Cognitive Behavior Therapy (CBT): This type of therapy is highly suggested for people with poor impulse control and damaging cognitive behavior. Gamophobics frequently engage in self-destructive behavior, therefore cognitive therapy is beneficial to them.
Counseling: Counseling’s the least invasive and least intensive form of therapy. It allows people to share their feelings, worries, and experiences. It’s highly suggested for those who have previously endured trauma or bad circumstances to engage in counseling.
Hypnotherapy: Due to the controversies surrounding this profession, hypnotherapy has been less popular over time. However, hypnotherapy is still valid and effective. It’s perfect for people who tend to forget about their past experiences and deny that they have a problem.
Behavioral Therapy: The fundamental premise of this type of therapy is to replace negative reinforcement with a positive one. It takes a little time because it entails modifying any bad behavior or pattern that has been detected in the person. The treatment’s a little out of the ordinary, but it’s great for anyone who has been nurtured with an unhealthy relationship.
Exposure therapy: It entails gradually increasing your exposure to your fear. A therapist works with you in a safe environment to help you overcome your fears through anxiety-reduction strategies. You’ll repeat the procedure with more intense conditions once you’ve gotten used to tiny exposures. The objective is to build confidence in your capacity to manage your fear by learning to regulate your reaction.
Medication: In some circumstances, doctors will prescribe medication, either in conjunction with therapy or as a stand-alone treatment.
If you think your partner has gamophobia, don’t panic. It doesn’t mean your partner’s feelings for you aren’t real just because he or she has gamophobia. As it’s a phobia, it doesn’t reveal anything about you. That isn’t to suggest that your feelings aren’t important; they are. Is your lover adamant about not changing? Consider what you’re willing to put up with. If you absolutely must have that commitment, you must make a choice. It’s fine if you don’t feel compelled to commit to a relationship. Is your partner willing to make a change? Allow them to express themselves without fear of being judged. Allow them to take tiny steps with time and space.

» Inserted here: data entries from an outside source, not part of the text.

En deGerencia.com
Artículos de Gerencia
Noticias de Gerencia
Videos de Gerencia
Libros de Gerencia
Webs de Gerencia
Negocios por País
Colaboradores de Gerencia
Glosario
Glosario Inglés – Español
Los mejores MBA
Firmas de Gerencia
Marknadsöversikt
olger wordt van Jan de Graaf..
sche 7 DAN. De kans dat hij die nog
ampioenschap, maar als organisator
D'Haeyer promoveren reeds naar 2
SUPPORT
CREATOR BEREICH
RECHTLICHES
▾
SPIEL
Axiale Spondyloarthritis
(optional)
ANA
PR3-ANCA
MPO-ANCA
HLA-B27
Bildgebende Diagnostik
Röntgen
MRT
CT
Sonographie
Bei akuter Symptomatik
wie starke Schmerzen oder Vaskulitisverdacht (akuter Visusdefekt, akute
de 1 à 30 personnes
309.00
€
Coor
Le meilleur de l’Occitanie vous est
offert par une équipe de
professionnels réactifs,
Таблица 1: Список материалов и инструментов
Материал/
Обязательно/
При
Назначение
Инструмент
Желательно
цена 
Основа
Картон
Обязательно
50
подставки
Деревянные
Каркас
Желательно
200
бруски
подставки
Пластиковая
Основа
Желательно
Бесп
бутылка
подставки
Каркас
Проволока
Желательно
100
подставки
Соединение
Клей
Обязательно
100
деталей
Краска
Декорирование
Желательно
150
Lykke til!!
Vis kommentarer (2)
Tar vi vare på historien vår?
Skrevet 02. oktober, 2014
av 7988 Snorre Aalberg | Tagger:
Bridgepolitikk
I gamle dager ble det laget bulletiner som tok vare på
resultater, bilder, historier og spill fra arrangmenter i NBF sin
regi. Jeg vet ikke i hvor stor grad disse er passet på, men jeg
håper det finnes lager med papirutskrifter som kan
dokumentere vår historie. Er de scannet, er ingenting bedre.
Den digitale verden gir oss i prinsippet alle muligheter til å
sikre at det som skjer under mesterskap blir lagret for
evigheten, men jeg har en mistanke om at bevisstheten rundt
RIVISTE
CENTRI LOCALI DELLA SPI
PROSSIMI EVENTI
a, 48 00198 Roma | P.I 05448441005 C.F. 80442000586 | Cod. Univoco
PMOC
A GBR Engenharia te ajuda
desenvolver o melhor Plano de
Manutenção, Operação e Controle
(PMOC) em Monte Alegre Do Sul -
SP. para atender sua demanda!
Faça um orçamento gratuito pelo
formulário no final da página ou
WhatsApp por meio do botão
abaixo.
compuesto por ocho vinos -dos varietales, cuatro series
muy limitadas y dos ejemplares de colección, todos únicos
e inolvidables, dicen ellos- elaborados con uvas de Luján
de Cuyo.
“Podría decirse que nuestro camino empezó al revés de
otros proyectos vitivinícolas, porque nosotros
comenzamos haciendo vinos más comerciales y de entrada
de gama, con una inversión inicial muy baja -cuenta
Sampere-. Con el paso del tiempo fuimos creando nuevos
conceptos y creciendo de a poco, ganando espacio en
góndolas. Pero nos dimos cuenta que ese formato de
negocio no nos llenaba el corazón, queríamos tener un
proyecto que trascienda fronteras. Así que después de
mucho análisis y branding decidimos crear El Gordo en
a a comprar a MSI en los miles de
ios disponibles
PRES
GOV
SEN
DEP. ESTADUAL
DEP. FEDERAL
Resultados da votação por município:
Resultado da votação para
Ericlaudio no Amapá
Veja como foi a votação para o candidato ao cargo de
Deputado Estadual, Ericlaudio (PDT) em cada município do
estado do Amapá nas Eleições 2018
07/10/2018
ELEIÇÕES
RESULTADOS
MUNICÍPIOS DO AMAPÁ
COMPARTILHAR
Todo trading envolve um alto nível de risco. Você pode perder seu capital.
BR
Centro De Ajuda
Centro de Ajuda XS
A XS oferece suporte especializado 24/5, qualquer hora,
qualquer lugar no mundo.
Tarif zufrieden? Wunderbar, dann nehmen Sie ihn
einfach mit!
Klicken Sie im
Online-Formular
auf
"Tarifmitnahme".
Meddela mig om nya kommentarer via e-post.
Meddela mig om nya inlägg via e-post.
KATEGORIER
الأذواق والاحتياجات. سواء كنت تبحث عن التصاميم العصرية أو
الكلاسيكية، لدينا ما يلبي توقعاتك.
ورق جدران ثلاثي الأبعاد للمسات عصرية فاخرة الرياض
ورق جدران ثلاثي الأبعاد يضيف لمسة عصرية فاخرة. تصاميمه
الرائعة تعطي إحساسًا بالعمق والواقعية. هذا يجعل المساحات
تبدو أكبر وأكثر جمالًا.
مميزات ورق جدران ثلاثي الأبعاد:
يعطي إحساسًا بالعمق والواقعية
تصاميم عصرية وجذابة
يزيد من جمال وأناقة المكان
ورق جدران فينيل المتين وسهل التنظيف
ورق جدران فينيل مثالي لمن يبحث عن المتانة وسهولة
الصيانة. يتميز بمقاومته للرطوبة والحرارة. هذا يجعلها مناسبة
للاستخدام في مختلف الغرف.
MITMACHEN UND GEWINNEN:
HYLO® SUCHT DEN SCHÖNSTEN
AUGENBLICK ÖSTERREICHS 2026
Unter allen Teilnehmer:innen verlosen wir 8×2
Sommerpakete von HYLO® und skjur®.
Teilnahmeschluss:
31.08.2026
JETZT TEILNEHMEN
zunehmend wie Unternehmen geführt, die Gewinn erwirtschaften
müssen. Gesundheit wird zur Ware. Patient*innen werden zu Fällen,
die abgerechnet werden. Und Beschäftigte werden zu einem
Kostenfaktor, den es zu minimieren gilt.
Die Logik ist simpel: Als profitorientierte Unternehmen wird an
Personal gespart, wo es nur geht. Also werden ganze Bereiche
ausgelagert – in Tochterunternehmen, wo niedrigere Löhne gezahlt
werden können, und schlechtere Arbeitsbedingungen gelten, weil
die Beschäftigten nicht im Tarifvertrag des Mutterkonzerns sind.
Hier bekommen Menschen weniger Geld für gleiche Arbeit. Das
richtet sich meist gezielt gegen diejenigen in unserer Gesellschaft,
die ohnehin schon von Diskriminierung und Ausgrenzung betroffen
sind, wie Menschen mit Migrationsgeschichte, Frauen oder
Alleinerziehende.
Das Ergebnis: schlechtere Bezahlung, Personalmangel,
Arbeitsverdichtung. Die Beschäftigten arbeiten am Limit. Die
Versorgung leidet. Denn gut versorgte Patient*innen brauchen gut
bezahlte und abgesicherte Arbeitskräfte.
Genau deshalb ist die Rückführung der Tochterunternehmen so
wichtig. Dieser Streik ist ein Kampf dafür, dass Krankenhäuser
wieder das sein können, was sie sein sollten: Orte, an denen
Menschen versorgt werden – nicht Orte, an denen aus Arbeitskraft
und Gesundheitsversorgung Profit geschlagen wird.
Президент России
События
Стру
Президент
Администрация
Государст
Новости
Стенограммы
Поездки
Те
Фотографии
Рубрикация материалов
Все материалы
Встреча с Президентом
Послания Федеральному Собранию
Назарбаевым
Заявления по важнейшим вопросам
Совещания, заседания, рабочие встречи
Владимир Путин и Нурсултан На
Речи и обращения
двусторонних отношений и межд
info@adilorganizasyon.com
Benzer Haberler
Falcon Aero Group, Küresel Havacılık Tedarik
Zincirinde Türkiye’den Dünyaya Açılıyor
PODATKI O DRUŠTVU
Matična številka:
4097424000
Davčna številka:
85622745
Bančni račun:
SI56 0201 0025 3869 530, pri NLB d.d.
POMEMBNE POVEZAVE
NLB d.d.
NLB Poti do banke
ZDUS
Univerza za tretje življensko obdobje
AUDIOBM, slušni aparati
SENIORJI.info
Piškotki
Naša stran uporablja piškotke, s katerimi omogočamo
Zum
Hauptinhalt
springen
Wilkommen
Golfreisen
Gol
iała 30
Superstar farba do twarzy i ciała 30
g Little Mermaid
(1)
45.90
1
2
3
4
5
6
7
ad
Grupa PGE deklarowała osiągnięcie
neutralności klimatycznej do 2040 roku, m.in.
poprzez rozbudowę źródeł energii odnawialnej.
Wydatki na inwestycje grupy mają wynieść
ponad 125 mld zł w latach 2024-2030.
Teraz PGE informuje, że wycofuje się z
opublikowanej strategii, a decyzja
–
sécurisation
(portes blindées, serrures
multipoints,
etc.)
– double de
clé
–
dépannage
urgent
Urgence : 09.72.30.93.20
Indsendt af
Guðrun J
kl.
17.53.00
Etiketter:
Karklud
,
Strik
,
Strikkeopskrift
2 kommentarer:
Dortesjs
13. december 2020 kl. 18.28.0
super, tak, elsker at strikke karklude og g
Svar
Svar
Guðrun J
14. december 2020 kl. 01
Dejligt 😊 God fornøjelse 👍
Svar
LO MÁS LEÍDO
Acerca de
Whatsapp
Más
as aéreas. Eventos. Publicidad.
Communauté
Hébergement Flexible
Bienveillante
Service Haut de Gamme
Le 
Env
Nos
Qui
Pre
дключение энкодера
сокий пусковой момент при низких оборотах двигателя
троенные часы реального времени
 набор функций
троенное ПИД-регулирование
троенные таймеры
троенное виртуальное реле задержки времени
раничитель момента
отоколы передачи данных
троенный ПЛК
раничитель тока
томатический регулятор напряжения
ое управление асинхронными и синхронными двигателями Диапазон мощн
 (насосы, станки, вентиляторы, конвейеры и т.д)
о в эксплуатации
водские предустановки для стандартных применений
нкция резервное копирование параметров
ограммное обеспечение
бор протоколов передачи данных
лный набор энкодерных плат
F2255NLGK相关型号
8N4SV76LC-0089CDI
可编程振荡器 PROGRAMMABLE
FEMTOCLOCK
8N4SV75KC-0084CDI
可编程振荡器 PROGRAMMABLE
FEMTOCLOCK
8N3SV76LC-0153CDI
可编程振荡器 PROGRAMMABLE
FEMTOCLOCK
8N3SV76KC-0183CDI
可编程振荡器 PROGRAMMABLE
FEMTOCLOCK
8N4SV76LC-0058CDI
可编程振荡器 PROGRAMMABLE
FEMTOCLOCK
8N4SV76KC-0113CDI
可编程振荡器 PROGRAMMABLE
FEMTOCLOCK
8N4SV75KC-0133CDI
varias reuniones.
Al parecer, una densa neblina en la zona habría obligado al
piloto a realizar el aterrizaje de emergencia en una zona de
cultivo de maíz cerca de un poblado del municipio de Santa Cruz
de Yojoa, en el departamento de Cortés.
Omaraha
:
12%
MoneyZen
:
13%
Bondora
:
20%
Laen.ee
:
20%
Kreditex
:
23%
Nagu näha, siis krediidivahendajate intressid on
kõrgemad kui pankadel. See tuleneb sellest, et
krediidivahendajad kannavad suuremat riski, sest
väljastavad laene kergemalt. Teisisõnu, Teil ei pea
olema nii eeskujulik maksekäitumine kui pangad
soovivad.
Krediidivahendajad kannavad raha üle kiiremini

Encourage them to seek counseling and offer to accompany them if they so desire.
You’ve made the first step by acknowledging your fear and realizing that you have the capacity to change. If you’re in a relationship, be completely honest with your partner so you don’t lead them on. Tell them that this is about you and your past and that you’re working on dealing with it. Investigate the source of your apprehension. Is your current enjoyment being sabotaged by past events? Consider what you want and need from a partner. After all, you might discover that long-term commitment isn’t your cup of tea. Alternatively, you may learn that, despite your fears, that’s exactly what you desire. That awareness could be all you need to begin conquering your fear. Gamophobia isn’t easy to deal with, but with the support of your loved ones, you can overcome it!